Low hydrogen pressure effect over microhardness and impact toughness of an experimental X-120 microalloyed steel

Abstract

In the present work, the susceptibility to hydrogen embrittlement under hydrogen pressure was evaluated for an experimental X-120 microalloyed steel with four quenching treatments to determine the effect of hydrogen on the hardness and toughness behaviour, for its use in gas and oil transport. The steel was reheated at 820° and 900 °C and then quenched in four different cooling media. The microstructure obtained by quenching in spray water showed a martensite-bainite type microstructure, and the pressurized air condition showed a microstructure composed of bainite and acicular ferrite. In contrast, a microstructure composed mainly of finer lath martensite-bainite and acicular ferrite was obtained in the water-oil emulsion.

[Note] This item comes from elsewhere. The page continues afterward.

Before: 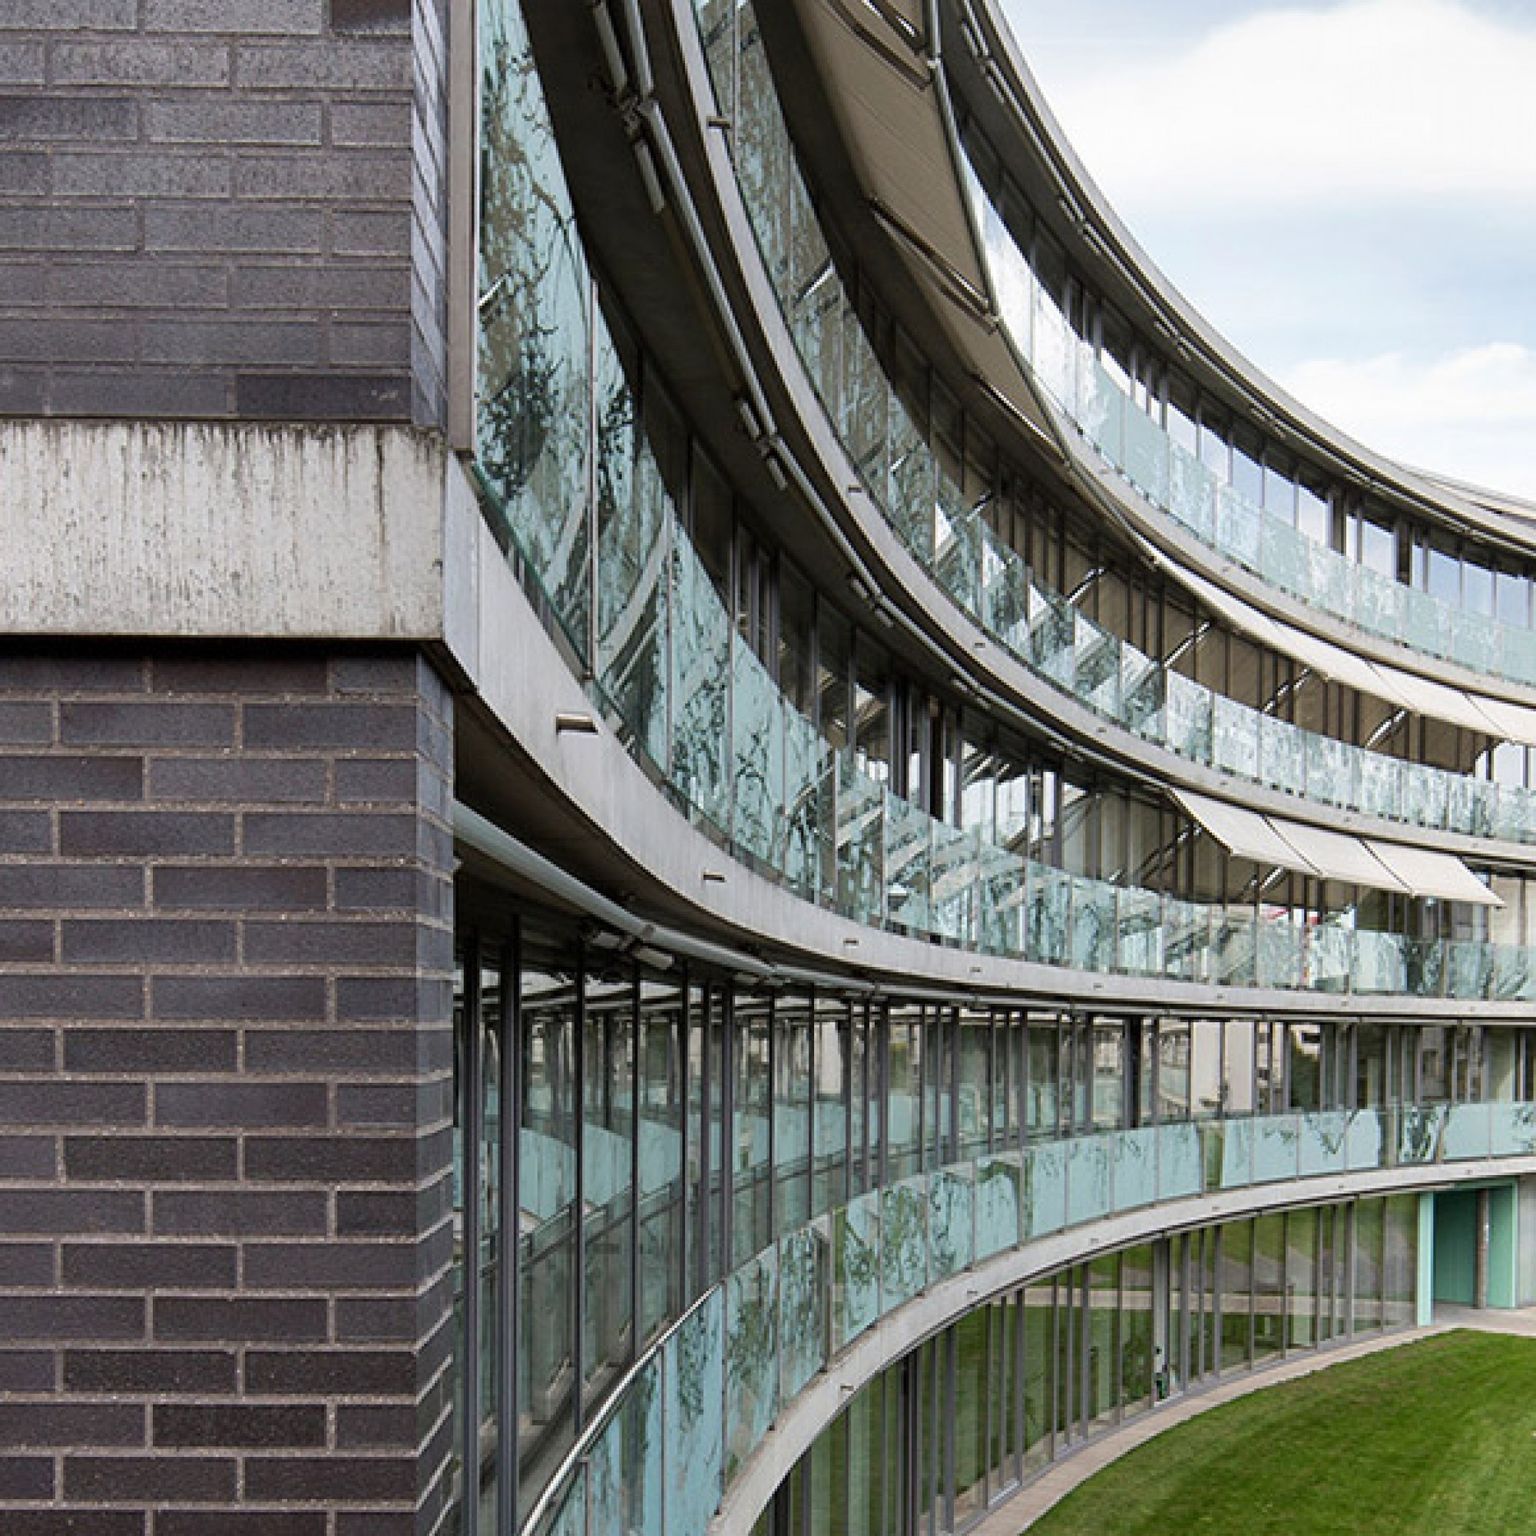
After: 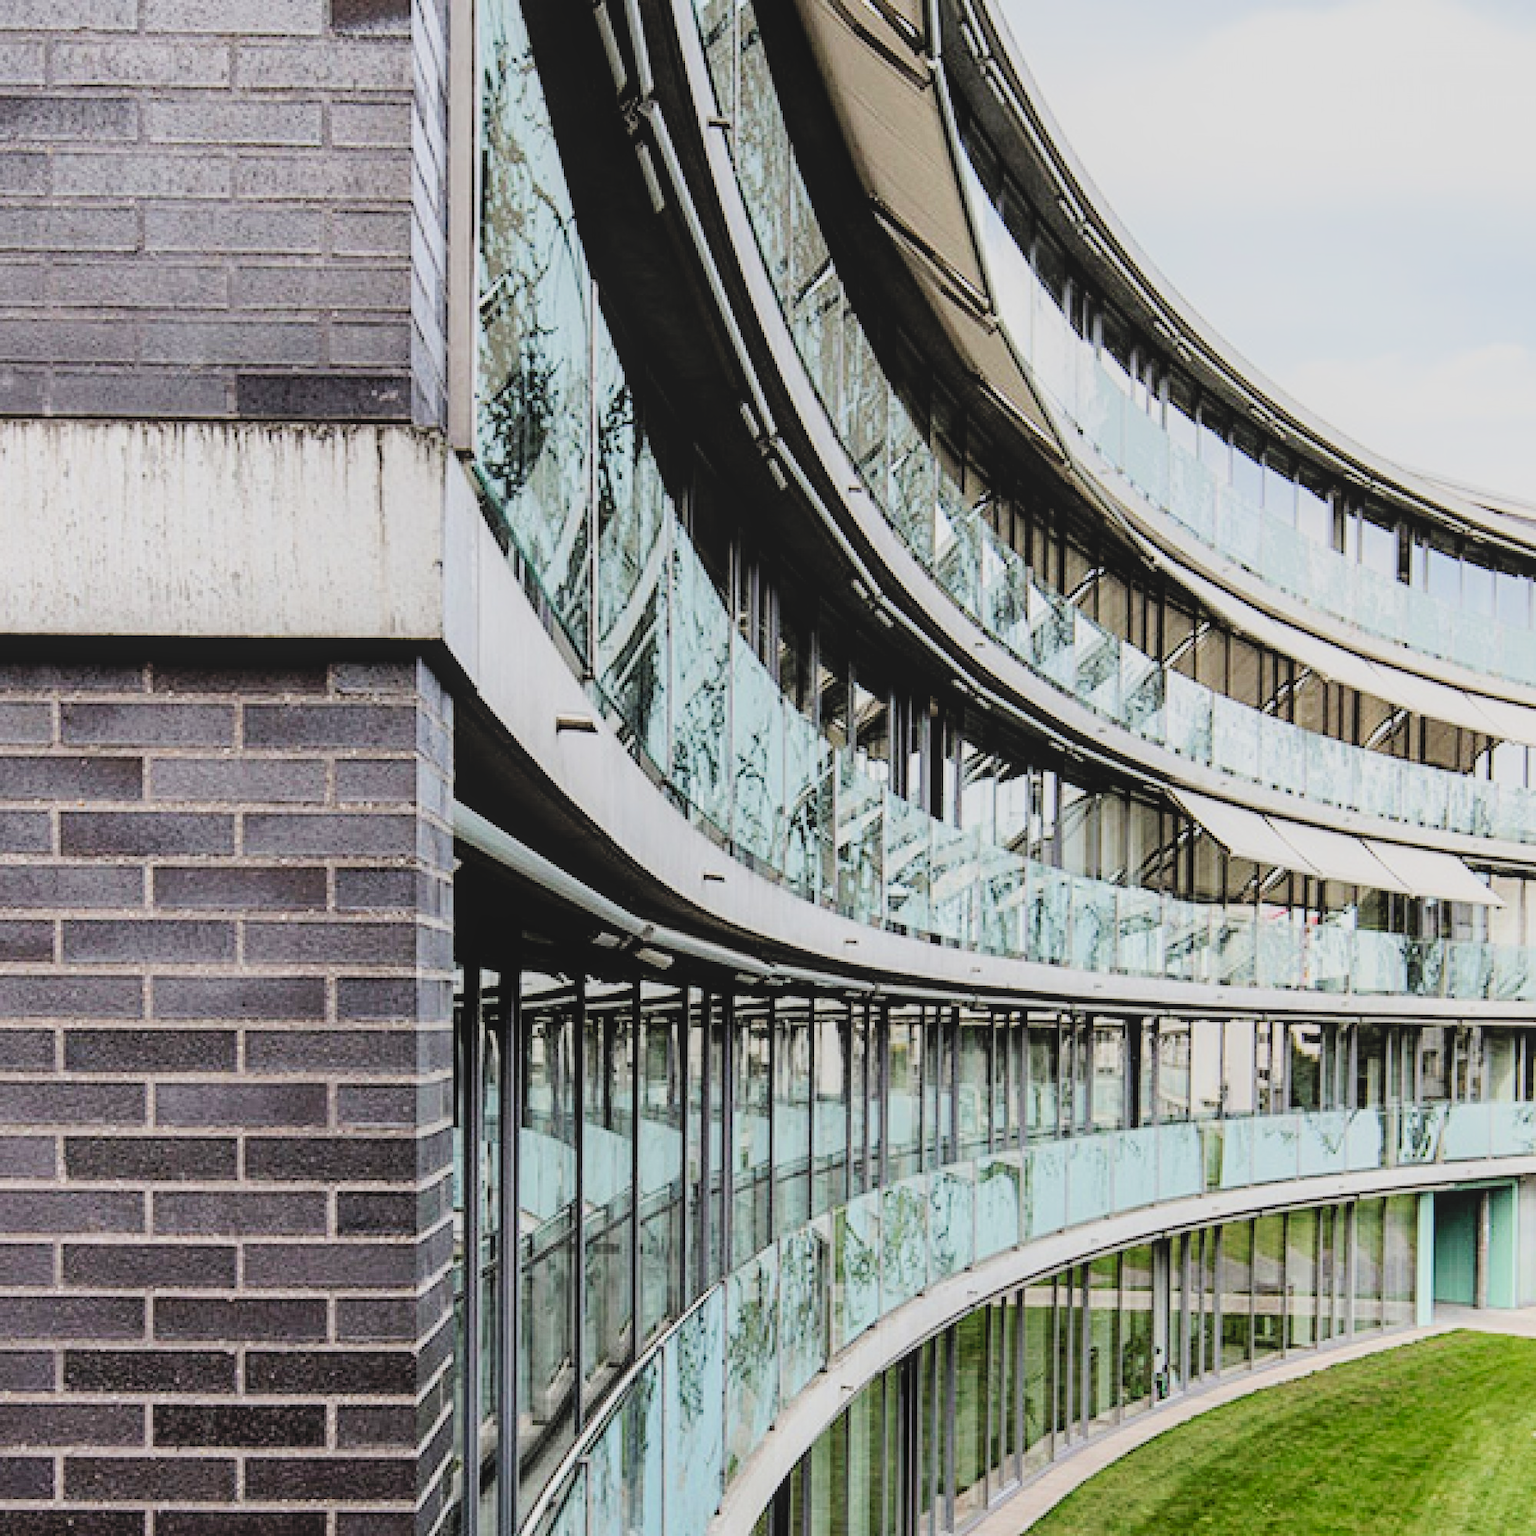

In the oil quenching condition, a microstructure consisting of banded martensite, polygonal ferrite, and acicular ferrite was obtained. Susceptibility to hydrogen embrittlement was determined by hydrogen gas pressure testing at 1, 4, and 7 MPa. The results showed a clear trend where the steel decreases its impact toughness due to the effect of hydrogen pressure, with a maximum decrease of 29%, 24%, and 39%, respectively, for each hydrogen pressure condition (1, 4, 7 MPa).